Security
Tim Boudreau
niftiness at gmail.com
Tue Mar 10 02:51:52 UTC 2015
>
> > I think there is definitely value in the module knowing what permissions
> > it needs to function, and to be shipped with those permissions. I think
> > that if this is combined with a configuration-specific verification
> > mechanism, this could allow users to express a level of trust the way
> > they do today for signed JARs, and/or perhaps be able to verify (at
> > install time) whether or not they want to go ahead with installing a
> > module with certain permissions.
>
> I can imagine building something like this, but would anyone use it?
>
Umm... no.
David, could you give a concrete example of what you're looking for?
Permissions like creating classloaders or accessing files or network - i.e.
security-manager applet-style stuff, or something else?
I don't think it works to discuss permissions in the abstract without an
explicit use case or two to understand what you're after and why.

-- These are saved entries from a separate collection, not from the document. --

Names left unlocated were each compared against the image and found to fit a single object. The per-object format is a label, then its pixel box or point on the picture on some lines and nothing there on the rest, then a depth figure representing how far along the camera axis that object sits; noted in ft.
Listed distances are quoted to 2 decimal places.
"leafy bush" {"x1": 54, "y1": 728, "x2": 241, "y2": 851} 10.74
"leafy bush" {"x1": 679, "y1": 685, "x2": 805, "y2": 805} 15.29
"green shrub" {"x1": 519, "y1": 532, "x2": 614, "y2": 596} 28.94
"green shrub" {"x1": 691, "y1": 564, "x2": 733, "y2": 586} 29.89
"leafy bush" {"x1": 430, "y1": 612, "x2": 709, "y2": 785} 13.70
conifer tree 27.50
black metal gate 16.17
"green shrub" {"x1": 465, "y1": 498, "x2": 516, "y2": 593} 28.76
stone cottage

> I've seen little evidence over the years of broad use of the fine-grained
> security model introduced way back in JDK 1.2. Do we really need to
> complicate the module system with permission declarations?
>
My instinct would be to make sure a module can provide metadata beyond just
what's in the spec, as you can with module manifests, so if someone wants
that they can implement it and do a tree of per-module SecurityManagers or
whatever; if it proves of broad value, it'd be a fine subject for its own
subsequent JSR. Happy to be convinced otherwise.